**WHAT IS BEING ASKED:** Every line of the listing that contains the word "state" is to be copied out.

**STUDY MATERIAL:**

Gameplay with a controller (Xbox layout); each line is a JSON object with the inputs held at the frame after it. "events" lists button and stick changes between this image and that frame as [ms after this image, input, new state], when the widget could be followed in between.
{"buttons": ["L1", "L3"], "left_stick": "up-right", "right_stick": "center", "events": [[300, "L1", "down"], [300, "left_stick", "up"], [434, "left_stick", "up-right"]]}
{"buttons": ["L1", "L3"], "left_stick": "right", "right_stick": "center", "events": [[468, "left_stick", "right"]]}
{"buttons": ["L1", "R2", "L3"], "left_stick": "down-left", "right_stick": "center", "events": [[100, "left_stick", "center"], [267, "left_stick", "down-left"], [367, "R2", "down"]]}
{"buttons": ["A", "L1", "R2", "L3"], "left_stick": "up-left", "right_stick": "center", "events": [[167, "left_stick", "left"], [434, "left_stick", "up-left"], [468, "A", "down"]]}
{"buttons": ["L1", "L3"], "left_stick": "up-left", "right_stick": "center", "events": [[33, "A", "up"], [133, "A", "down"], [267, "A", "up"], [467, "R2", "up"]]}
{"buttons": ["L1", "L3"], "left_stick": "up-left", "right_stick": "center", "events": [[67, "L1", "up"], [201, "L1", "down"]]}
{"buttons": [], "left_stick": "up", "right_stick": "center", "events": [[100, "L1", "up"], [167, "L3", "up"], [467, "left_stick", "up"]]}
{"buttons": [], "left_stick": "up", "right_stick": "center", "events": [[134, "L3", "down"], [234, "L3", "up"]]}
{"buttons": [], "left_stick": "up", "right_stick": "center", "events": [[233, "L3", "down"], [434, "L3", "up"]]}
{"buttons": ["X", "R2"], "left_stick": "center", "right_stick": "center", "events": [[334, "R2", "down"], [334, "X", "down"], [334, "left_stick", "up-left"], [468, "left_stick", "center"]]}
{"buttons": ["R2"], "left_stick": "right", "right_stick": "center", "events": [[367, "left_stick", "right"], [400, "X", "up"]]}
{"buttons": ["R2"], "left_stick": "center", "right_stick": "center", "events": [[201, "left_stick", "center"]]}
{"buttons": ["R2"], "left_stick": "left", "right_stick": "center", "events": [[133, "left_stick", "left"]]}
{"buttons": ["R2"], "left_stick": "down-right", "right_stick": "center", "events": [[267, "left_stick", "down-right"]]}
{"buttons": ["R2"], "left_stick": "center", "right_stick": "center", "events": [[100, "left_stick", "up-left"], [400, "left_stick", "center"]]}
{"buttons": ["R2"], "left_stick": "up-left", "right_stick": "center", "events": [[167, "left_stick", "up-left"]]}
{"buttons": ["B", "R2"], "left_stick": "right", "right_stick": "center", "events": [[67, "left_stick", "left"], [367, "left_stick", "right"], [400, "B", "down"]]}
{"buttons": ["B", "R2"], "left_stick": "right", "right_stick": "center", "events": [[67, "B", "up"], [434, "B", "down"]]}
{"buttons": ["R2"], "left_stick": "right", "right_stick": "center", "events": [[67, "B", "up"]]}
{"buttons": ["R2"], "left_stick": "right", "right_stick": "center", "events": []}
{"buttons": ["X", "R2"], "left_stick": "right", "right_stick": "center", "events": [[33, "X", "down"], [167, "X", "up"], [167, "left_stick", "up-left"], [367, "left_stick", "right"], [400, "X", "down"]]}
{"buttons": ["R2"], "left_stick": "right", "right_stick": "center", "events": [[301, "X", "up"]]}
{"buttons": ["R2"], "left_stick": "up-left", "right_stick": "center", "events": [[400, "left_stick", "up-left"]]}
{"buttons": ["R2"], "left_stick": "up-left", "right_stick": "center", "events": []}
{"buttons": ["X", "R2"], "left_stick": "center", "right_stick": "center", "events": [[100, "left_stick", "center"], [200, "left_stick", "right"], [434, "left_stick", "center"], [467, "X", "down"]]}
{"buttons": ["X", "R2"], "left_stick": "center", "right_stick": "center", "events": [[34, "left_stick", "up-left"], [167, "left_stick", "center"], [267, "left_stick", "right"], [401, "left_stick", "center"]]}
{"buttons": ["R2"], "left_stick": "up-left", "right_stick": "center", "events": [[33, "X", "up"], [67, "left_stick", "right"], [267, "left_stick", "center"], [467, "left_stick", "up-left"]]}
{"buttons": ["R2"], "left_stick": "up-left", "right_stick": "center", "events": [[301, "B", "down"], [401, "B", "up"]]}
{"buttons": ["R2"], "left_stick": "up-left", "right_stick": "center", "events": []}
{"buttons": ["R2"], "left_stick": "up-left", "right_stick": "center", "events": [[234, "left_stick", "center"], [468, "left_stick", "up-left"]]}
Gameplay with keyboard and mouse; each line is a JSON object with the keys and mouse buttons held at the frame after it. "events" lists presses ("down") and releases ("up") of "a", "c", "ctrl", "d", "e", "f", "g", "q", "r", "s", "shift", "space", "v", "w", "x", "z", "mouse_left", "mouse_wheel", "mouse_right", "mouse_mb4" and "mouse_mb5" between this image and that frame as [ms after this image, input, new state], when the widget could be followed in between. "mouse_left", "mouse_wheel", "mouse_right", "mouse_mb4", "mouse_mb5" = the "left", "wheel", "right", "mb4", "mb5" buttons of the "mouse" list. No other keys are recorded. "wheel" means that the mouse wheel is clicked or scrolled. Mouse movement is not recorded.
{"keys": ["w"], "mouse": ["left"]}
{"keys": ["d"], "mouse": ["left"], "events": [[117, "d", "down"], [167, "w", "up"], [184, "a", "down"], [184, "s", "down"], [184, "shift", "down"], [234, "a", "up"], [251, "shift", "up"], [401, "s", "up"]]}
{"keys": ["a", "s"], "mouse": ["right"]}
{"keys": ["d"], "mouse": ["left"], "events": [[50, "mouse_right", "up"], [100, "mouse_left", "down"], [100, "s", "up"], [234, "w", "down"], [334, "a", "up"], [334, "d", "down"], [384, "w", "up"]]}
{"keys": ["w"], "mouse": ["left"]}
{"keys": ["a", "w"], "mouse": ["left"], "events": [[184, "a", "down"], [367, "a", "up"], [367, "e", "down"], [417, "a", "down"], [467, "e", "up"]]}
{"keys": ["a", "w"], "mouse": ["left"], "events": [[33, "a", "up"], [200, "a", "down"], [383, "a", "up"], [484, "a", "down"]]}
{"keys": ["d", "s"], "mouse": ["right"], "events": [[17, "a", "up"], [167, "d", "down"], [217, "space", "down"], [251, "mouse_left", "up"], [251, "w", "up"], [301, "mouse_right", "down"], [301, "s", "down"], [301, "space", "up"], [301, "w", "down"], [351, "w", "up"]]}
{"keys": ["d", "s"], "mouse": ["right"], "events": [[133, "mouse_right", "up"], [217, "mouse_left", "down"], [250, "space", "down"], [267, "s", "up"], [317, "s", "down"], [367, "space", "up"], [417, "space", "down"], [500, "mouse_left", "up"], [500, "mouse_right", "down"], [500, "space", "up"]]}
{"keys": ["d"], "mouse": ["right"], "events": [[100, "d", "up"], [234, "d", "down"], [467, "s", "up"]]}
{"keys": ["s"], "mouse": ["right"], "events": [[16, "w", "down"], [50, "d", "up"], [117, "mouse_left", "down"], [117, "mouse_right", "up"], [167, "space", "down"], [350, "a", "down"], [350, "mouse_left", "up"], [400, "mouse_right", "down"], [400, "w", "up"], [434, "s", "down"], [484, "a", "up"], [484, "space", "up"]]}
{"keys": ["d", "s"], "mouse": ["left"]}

**EXPECTED OUTPUT:**
Gameplay with a controller (Xbox layout); each line is a JSON object with the inputs held at the frame after it. "events" lists button and stick changes between this image and that frame as [ms after this image, input, new state], when the widget could be followed in between.
Gameplay with keyboard and mouse; each line is a JSON object with the keys and mouse buttons held at the frame after it. "events" lists presses ("down") and releases ("up") of "a", "c", "ctrl", "d", "e", "f", "g", "q", "r", "s", "shift", "space", "v", "w", "x", "z", "mouse_left", "mouse_wheel", "mouse_right", "mouse_mb4" and "mouse_mb5" between this image and that frame as [ms after this image, input, new state], when the widget could be followed in between. "mouse_left", "mouse_wheel", "mouse_right", "mouse_mb4", "mouse_mb5" = the "left", "wheel", "right", "mb4", "mb5" buttons of the "mouse" list. No other keys are recorded. "wheel" means that the mouse wheel is clicked or scrolled. Mouse movement is not recorded.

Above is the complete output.